As a final contention,
Cox argues that the guilty verdict was not supported by sufficient
evidence. He claims that because he
offered an affirmative defense of inability to pay that “[c]learly, the record
reflected that [he] was unable to make the necessary support payments and the
jury should have acquitted him of this felony charge.”
It is the function of
the trier of fact to determine the credibility of the witnesses, weigh the evidence
and draw reasonable inferences from the facts presented. See State v. Poellinger,
153 Wis.2d 493, 504, 506, 451 N.W.2d 752, 756, 757 (1990). The evidence and any inferences which may
reasonably be drawn from it must be viewed in the light most favorable to the
verdict. See id.
at 504, 451 N.W.2d at 756. This court
may not substitute its judgment for that of the trier of fact unless the
evidence is so lacking in probative value that no trier of fact, acting
reasonably, could have found guilt beyond a reasonable doubt. See id. at 507, 451
N.W.2d at 757‑58.
The jury determines the
credibility of the witnesses and the weight to be given to their
testimony. See York v.
National Continental Ins. Co., 158 Wis.2d 486, 493, 463 N.W.2d 364, 367
(Ct. App. 1990). Here, the State
presented a prima facie case of failure to support. See State v. Schleusner, 154 Wis.2d 821,
824-25, 454 N.W.2d 51, 53 (Ct. App. 1990).
Cox did not contest the evidence presented by the State. Instead, he contended that during the period
for which he was charged, he was financially unable to pay any support. He offered, through his own testimony, that
he was unable to work due to back problems.
This was a credibility
issue for the jury as to the weight to be given to Cox's own testimony of his
inability to work in contrast to the State's prima facie case. See York, 158 Wis.2d at
493, 463 N.W.2d at 367 (if more than one inference can be drawn from the
evidence, the court accepts the inference drawn by the jury). The jury here concluded that Cox's testimony
on his own behalf was not as compelling as the evidence presented by the
State. Our review of the record does
not persuade us that the jury's verdict was not supported by sufficient evidence.
By the Court.—Judgment
affirmed.
Not recommended for
publication in the official reports.
[2] We also note that certain information in James Cox's affidavit would be damaging to Cox. For example, the affidavit relates that “Cox paid approximately $10,000 to $12,000 a year in interest from 1980-1985.” This was for mortgage and interest payments on two pieces of Texas real estate Cox had purchased. During that same time period, State evidence indicated sporadic support payments.

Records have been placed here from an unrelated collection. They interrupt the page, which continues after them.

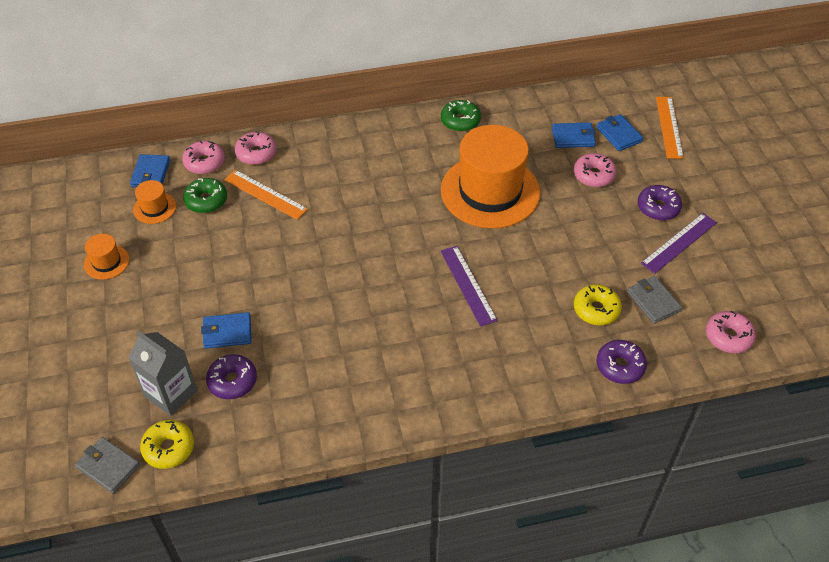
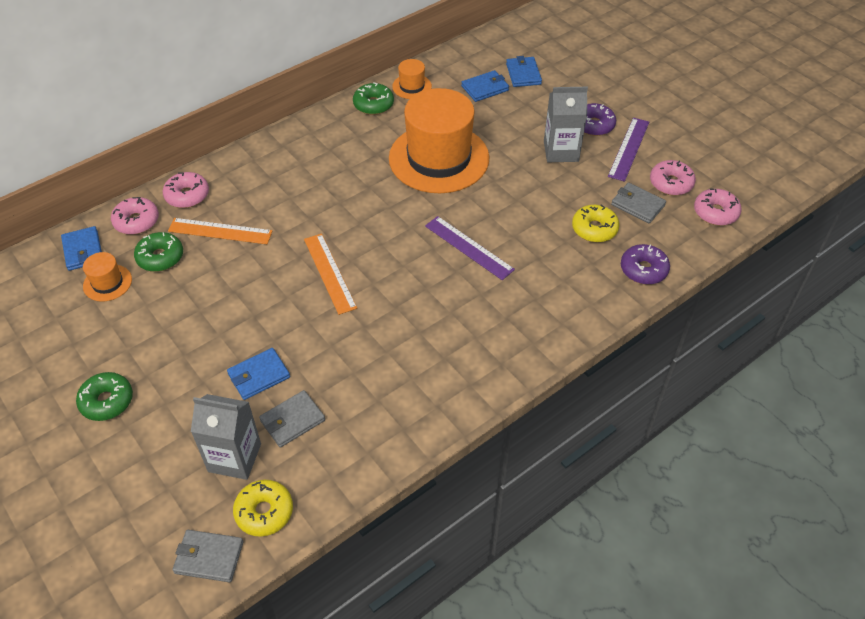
camera: 25 degrees left, 0 degrees up
(102, 307) = (107, 401): none -> green donut
(106, 262) = (85, 354): orange hat -> orange hat (412, 86)
(232, 381) = (292, 420): purple donut -> grey wallet
(593, 175) = (522, 115): pink donut -> pink donut (671, 183)
(609, 223) = (561, 151): none -> grey carton
(619, 134) = (523, 74): blue wallet -> blue wallet turned 45 degrees clockwise
(669, 127) = (562, 55): orange ruler -> orange ruler (329, 273)

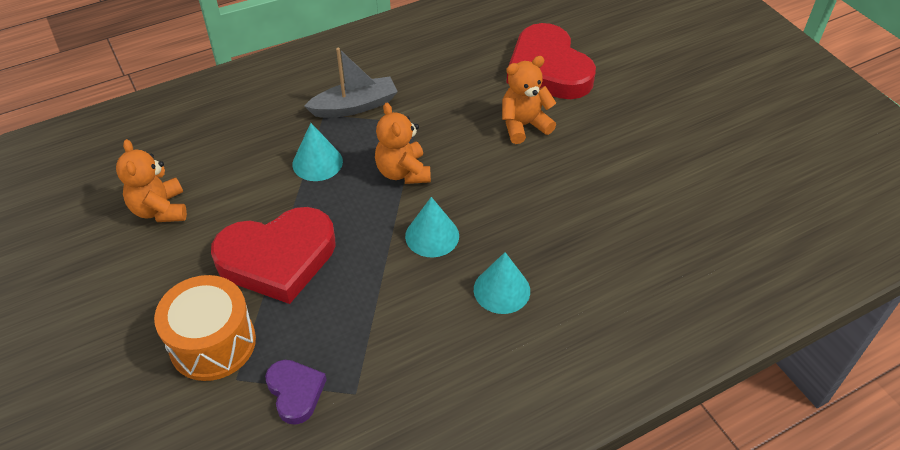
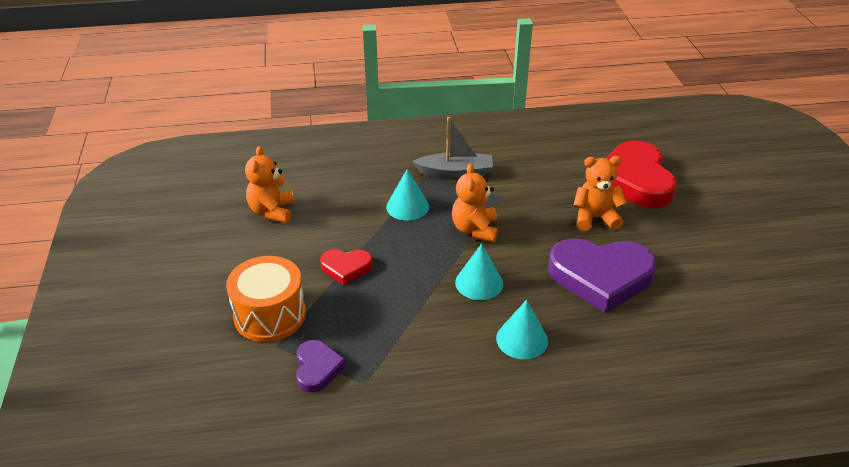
camera: 20 degrees right, 10 degrees down
(277, 258) = (346, 268): red heart -> red heart, size x0.50
(554, 193) = (601, 277): none -> purple heart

[3] In examining the submitted affidavits, the trial court made the following findings: (1) the testimony of the witnesses would be relevant and favorable to Cox; (2) if the witnesses were paid before their appearances, there would be insufficient assurances they would appear; (3) granting the motion would require adjournment of the trial date; (4) most, if not all, of the information in the affidavits was corroborating testimony which the defendant could testify to, if he so desired; and (5) Cox qualified for state public defender representation, and there was no record of procedures used or reason the public defender's office would not fund the costs.
[4]
Section 904.04(2), Stats.,
provides:
(2) Other crimes, wrongs, or acts. Evidence of other crimes, wrongs, or acts is not admissible to prove the character of a person in order to show that the person acted in conformity therewith. This subsection does not exclude the evidence when offered for other purposes, such as proof of motive, opportunity, intent, preparation, plan, knowledge, identity, or absence of mistake or accident.